Posted on: 19 January 2010 by Mark O'haire

To celebrate the film biopic of Charles Darwin’s life, Creation, we take a look at some of the British scientists who changed the world we live in forever.

The film biopic of Charles Darwin’s life, Creation, stars Paul Bettany as the man who proved one of the most revolutionary theories known to humanity. To celebrate the release of this beautiful film on DVD and Blu-ray , we took a look at some of the British scientists who changed the world we live in forever.

Sir Isaac Newton

The famous physician, mathematician and theologist is considered as one of the most influential scientists in History.
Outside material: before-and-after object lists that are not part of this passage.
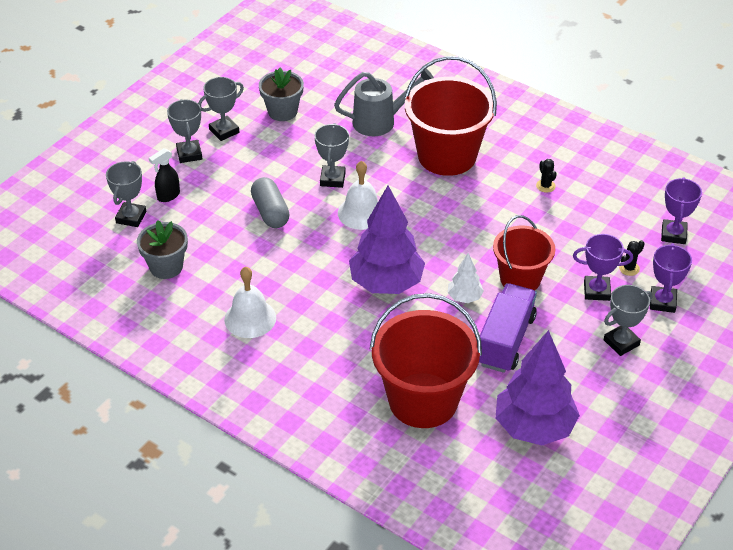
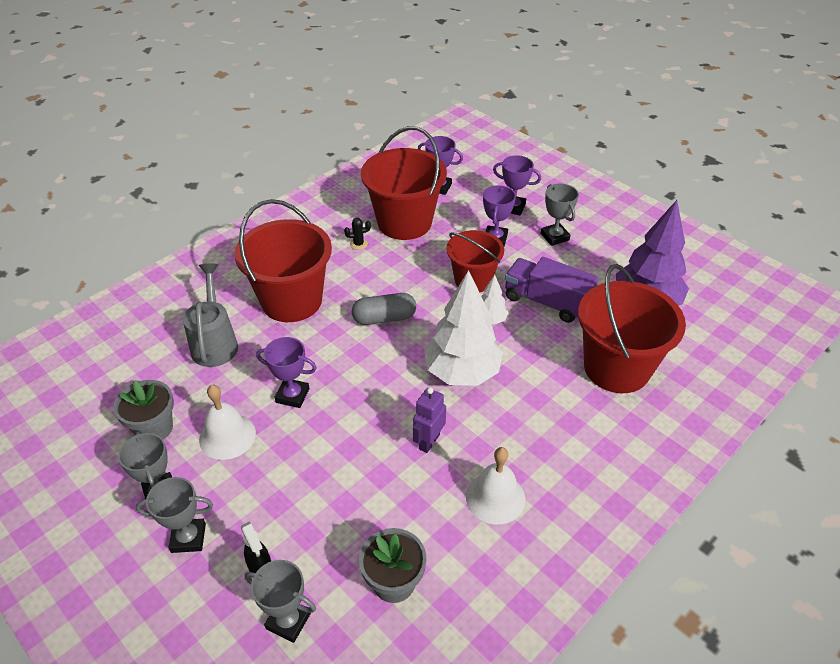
camera: 80 degrees left, 0 degrees up
(270, 212) = (327, 459): grey capsule -> grey capsule (384, 318)
(300, 270) = (428, 442): none -> purple robot
(332, 179) = (292, 395): grey trophy -> purple trophy
(361, 212) = (353, 378): white bell -> white bell (227, 436)
(386, 283) = (462, 372): purple tree -> white tree
(595, 215) = (404, 222): none -> red bucket
(629, 268) = (472, 217): black cactus -> none

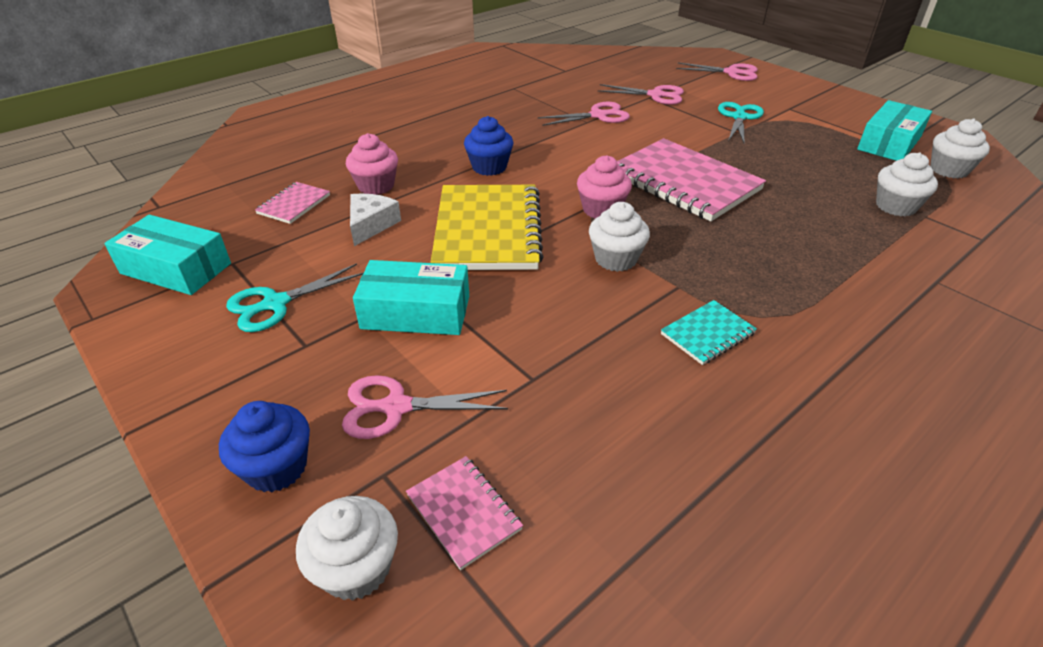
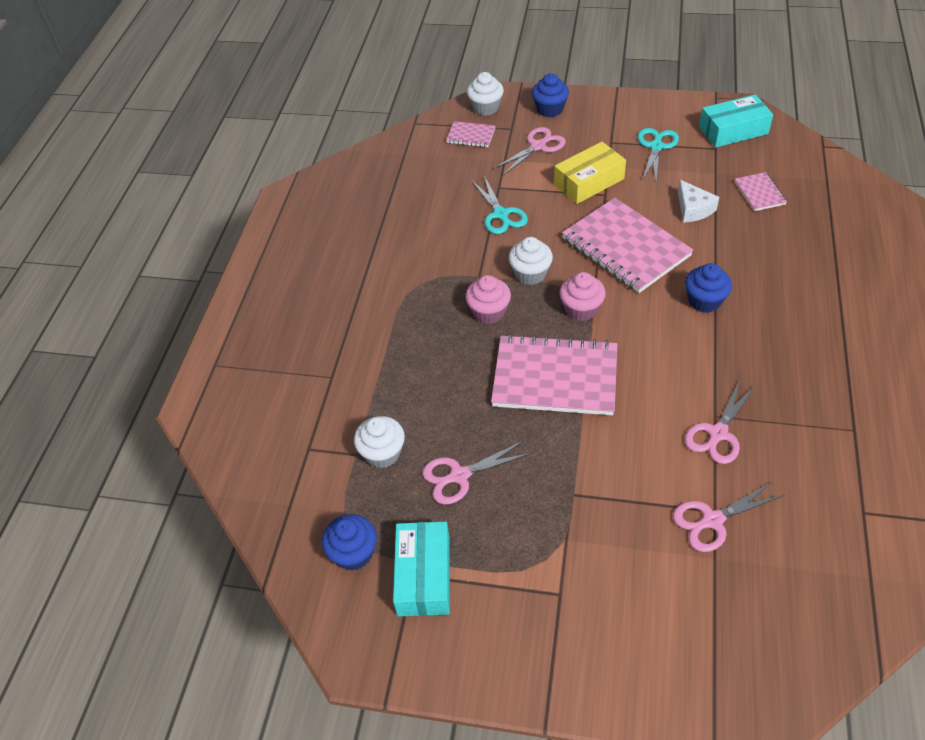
camera: 145 degrees right, 10 degrees up
(376, 186) = (743, 236): pink cupcake -> pink cupcake (489, 312)
(416, 312) = (589, 182): turquoise box -> yellow box
(487, 230) = (625, 247): yellow notebook -> pink notebook
(707, 334) = (441, 255): turquoise notebook -> none
(732, 73) = (691, 660): pink scissors -> pink scissors (459, 476)
(739, 117) = (594, 529): turquoise scissors -> turquoise scissors (501, 214)
(948, 170) = (353, 553): white cupcake -> blue cupcake

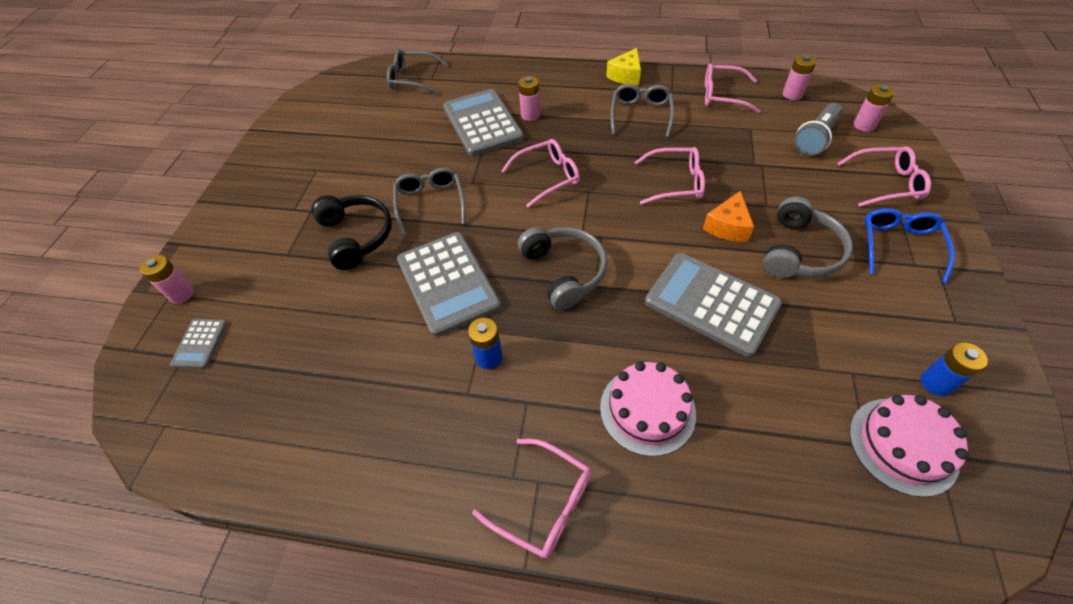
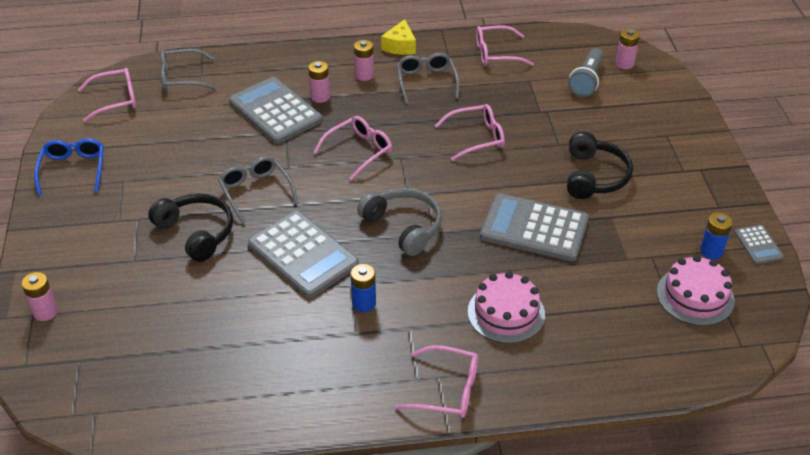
camera: 20 degrees left, 10 degrees down
(200, 343) = (90, 347): grey calculator -> grey calculator (758, 245)
(727, 226) = (531, 167): orange cheese -> none
(792, 94) = (558, 44): pink battery -> pink battery (364, 75)
(800, 251) = (594, 176): grey headphones -> black headphones
(885, 183) = (651, 111): pink glasses -> pink glasses (115, 100)
(899, 246) = (670, 159): blue glasses -> blue glasses (73, 170)

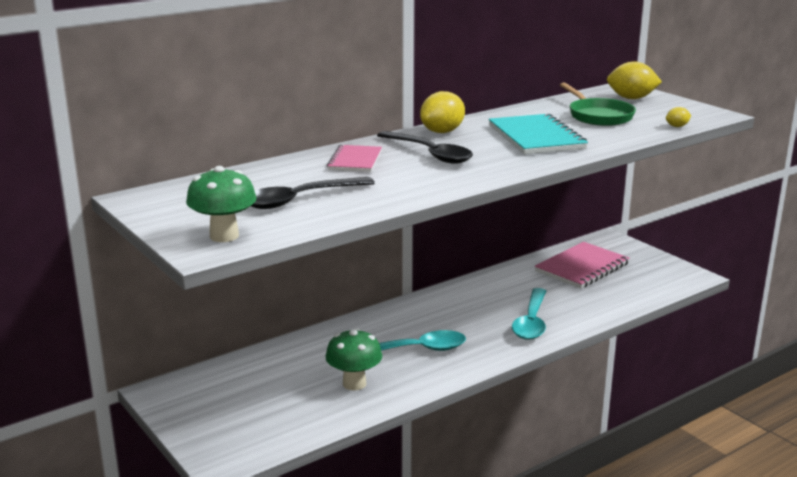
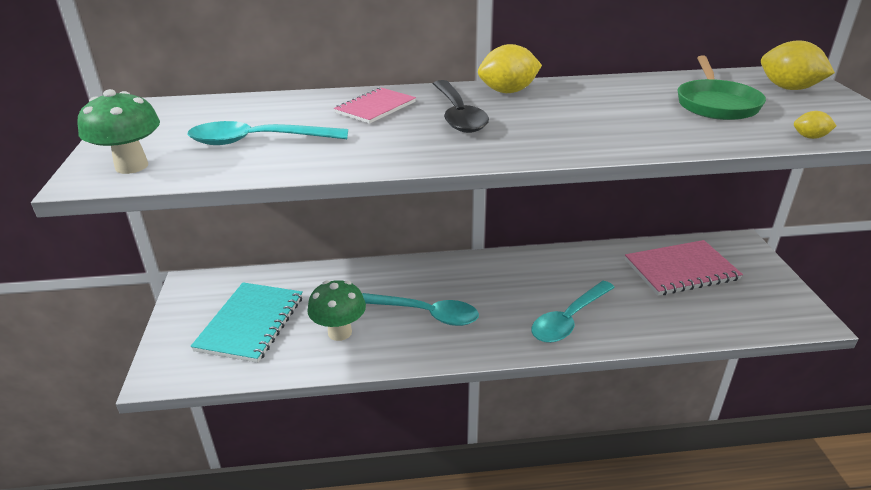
camera: 30 degrees right, 10 degrees up
(300, 199) = (258, 141): black spoon -> turquoise spoon
(536, 137) = (604, 117): turquoise notebook -> turquoise notebook (251, 323)

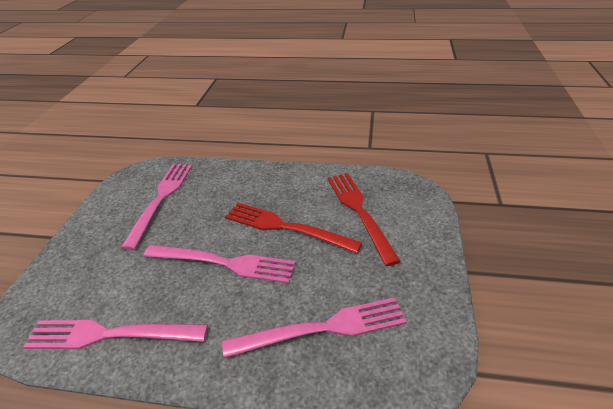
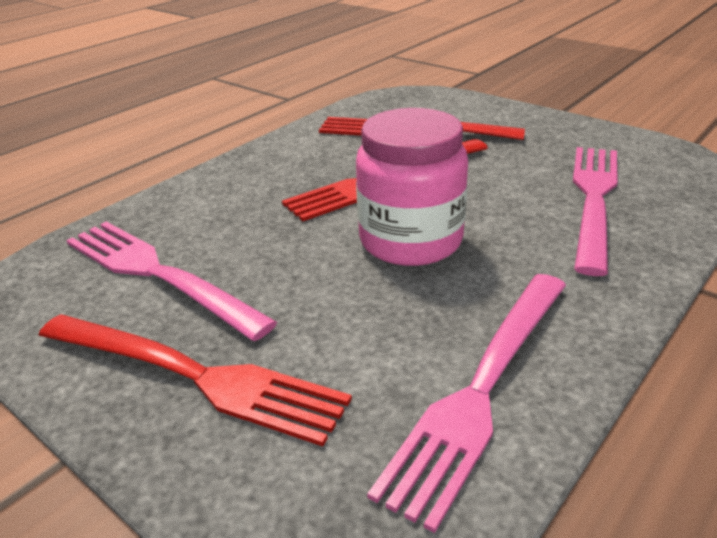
camera: 60 degrees left, 5 degrees down
(98, 244) = (198, 376): none -> red fork
(225, 263) = (410, 241): pink fork -> pink jar

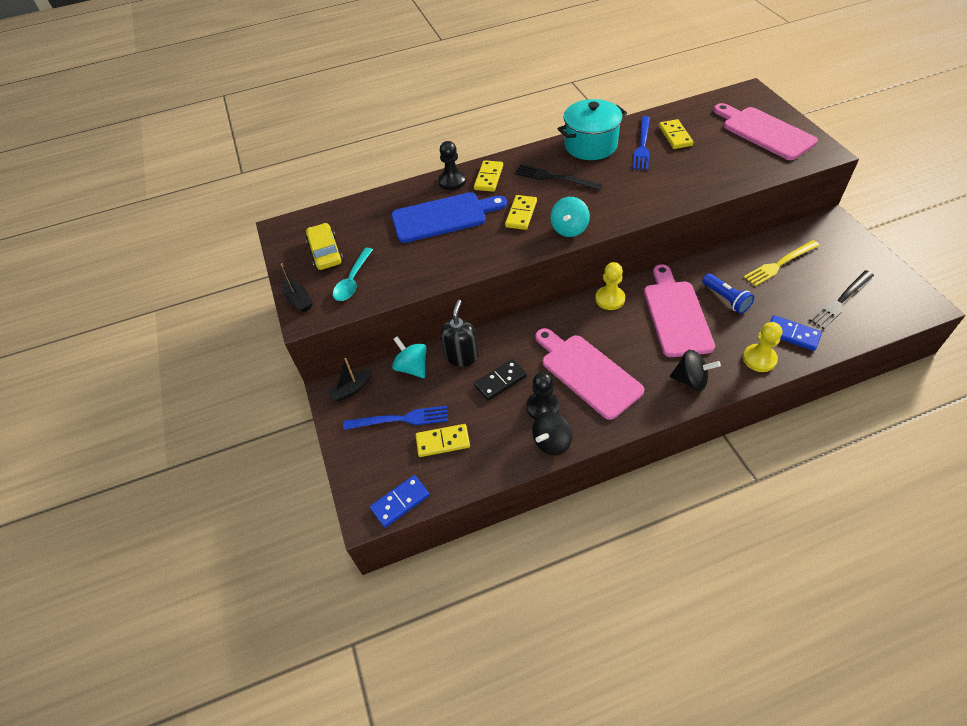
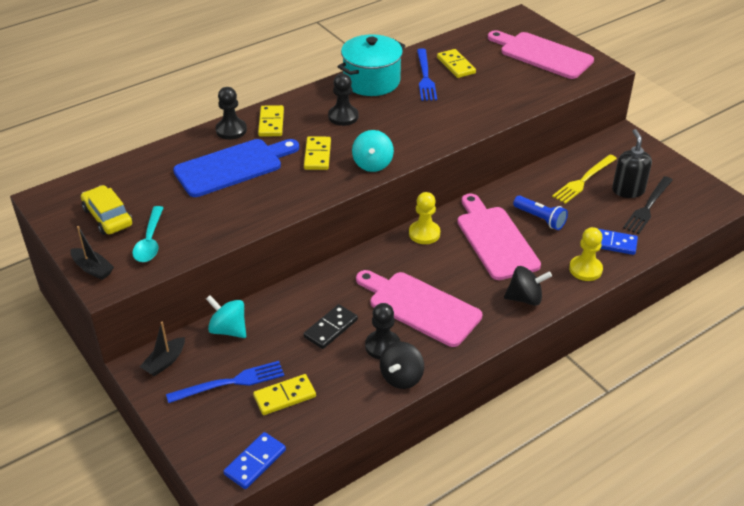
camera: 20 degrees left, 10 degrees down
(462, 356) = (281, 310): black soap dispenser -> black soap dispenser (628, 190)
(555, 178) = (343, 116): black fork -> black pawn

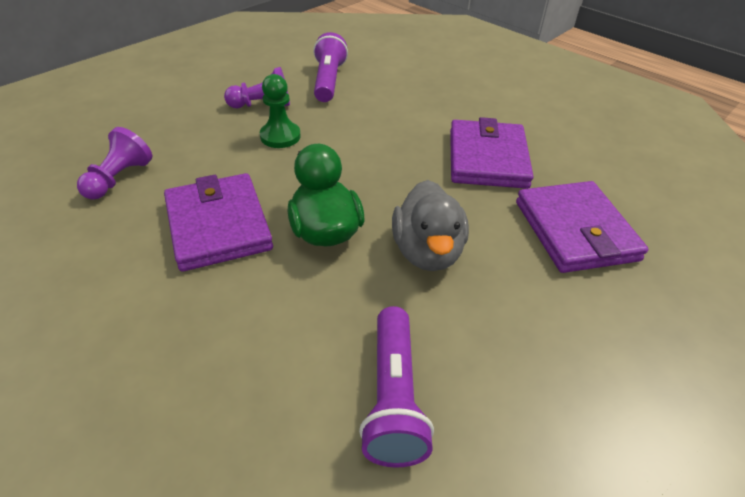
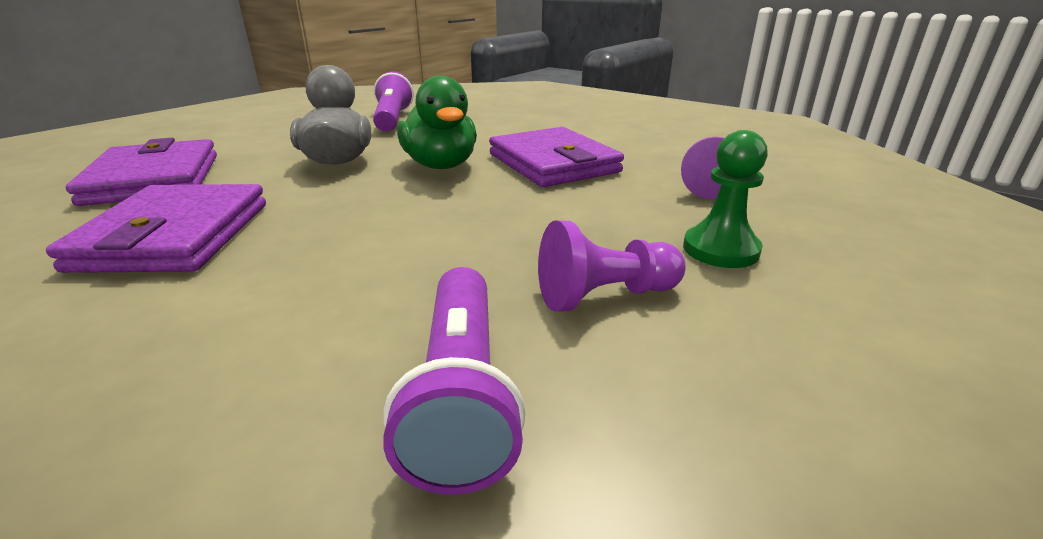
camera: 175 degrees right, 15 degrees down
(280, 136) = (532, 241): green pawn -> green pawn (720, 249)

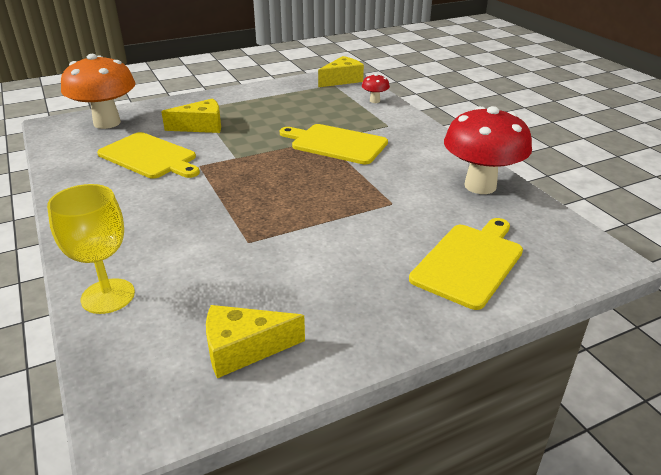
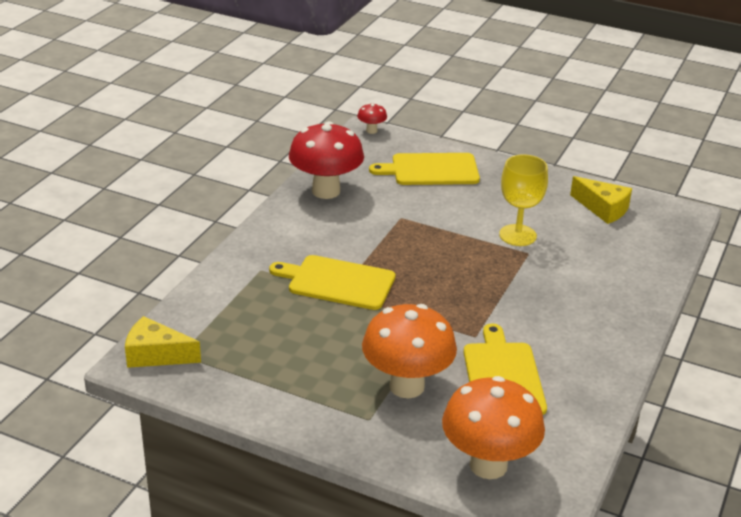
camera: 130 degrees left, 0 degrees up
(108, 296) = (648, 274): yellow goblet -> yellow goblet (517, 235)
(201, 126) = (406, 386): yellow cheese -> orange mushroom
(336, 144) = (337, 282): yellow cutting board -> yellow cutting board turned 120 degrees clockwise
(374, 101) = (202, 303): red mushroom -> red mushroom (371, 131)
His discovery of the laws of gravity and the three laws of motion are still relevant to all human life and science today, and he also built the world’s first practical reflecting telescope.

Steven Hawking

World famous physicist Stephen Hawking gave us a greater insight into things that lie beyond our planet. His theories on general relativity and black holes were groundbreaking, and his book A Brief History of Time has sold over 9 million copies and was on the Sunday Times Best Seller List for nearly five years.

Edward Jenner

Gloucestershire born Edward Jenner has saved more lives than any other man in history, and continues to save lives nearly 200 years after his death. Jenner’s discovery of a vaccination for smallpox (which at the time was killing 20% of Britain population) paved the way for modern immunisations, leading to the eradication of some of the world’s most fatal diseases.

Charles Babbage

The name Charles Babbage is not instantly recognisable, but his invention changed the world we live in forever. Babbage created a mechanical machine which could calculate mathematical sums mechanically, therefore eradicating the chance of human error. These basic machines were the foundation for the modern computer, with similar architecture and a programmable memory which lead to the invention of the microchip.

Charles Darwin

Darwin’s book ‘On the Origin of Species’ proved the theory of the evolution and natural selection for all living things on Earth. It was the first time an alternative theory to that of the story of Adam and Eve had been widely acknowledged, and the book was sold out before it was even published.

Michael Faraday

Faraday’s studies on electromagnetism and chemistry lead him to invent electromagnetic rotary devices, and it was due to his efforts that electricity was able to be harnessed to be used in technology. He also studied electrons, and was admired highly by Albert Einstein, who had a picture of him on his study wall!

Alexander Fleming

This Scottish biologist followed on from Edward Jenner’s work on immunisation and accidentally discovered the world’s first antibiotic, Penicillin. Althought he had a brilliant mind, Fleming was terribly messy, and a fungus grew on one of his samples he left in his laboratory whilst on holiday. When he returned, his discovered the mould was in fact an antibiotic. His discovery has helped to cure numerous diseases and save millions of lives around the world.